Your objective: Copy out all the data, word for word.
(Data for analysis)
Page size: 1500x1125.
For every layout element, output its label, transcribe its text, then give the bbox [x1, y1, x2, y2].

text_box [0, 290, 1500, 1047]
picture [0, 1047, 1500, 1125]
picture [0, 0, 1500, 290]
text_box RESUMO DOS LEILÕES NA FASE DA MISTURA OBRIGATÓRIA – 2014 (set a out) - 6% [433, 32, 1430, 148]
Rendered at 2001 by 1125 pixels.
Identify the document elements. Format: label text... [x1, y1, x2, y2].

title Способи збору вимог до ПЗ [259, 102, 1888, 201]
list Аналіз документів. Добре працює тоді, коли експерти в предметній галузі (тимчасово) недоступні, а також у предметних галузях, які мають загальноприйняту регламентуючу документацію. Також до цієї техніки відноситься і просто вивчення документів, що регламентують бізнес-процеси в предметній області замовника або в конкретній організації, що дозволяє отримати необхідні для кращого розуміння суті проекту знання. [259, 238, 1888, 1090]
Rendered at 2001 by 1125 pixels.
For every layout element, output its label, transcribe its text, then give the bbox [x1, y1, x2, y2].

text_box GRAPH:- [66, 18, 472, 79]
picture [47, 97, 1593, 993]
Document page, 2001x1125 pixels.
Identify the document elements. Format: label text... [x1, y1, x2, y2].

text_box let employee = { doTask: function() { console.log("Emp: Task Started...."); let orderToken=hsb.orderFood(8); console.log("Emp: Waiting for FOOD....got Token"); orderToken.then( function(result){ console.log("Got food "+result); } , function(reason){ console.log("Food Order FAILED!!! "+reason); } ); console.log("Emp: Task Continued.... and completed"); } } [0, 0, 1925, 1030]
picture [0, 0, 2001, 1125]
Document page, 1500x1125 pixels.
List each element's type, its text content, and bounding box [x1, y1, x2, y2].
(End Data for analysis)
Task response:
Page size: 1500x1125.
For every layout element, output its label, transcribe its text, then give the bbox [x1, y1, x2, y2].

text_box [0, 290, 1500, 1047]
picture [0, 1047, 1500, 1125]
picture [0, 0, 1500, 290]
text_box RESUMO DOS LEILÕES NA FASE DA MISTURA OBRIGATÓRIA – 2014 (set a out) - 6% [433, 32, 1430, 148]
Rendered at 2001 by 1125 pixels.
Identify the document elements. Format: label text... [x1, y1, x2, y2].

title Способи збору вимог до ПЗ [259, 102, 1888, 201]
list Аналіз документів. Добре працює тоді, коли експерти в предметній галузі (тимчасово) недоступні, а також у предметних галузях, які мають загальноприйняту регламентуючу документацію. Також до цієї техніки відноситься і просто вивчення документів, що регламентують бізнес-процеси в предметній області замовника або в конкретній організації, що дозволяє отримати необхідні для кращого розуміння суті проекту знання. [259, 238, 1888, 1090]
Rendered at 2001 by 1125 pixels.
For every layout element, output its label, transcribe its text, then give the bbox [x1, y1, x2, y2].

text_box GRAPH:- [66, 18, 472, 79]
picture [47, 97, 1593, 993]
Document page, 2001x1125 pixels.
Identify the document elements. Format: label text... [x1, y1, x2, y2].

text_box let employee = { doTask: function() { console.log("Emp: Task Started...."); let orderToken=hsb.orderFood(8); console.log("Emp: Waiting for FOOD....got Token"); orderToken.then( function(result){ console.log("Got food "+result); } , function(reason){ console.log("Food Order FAILED!!! "+reason); } ); console.log("Emp: Task Continued.... and completed"); } } [0, 0, 1925, 1030]
picture [0, 0, 2001, 1125]
Document page, 1500x1125 pixels.
List each element's type, its text content, and bounding box [x1, y1, x2, y2].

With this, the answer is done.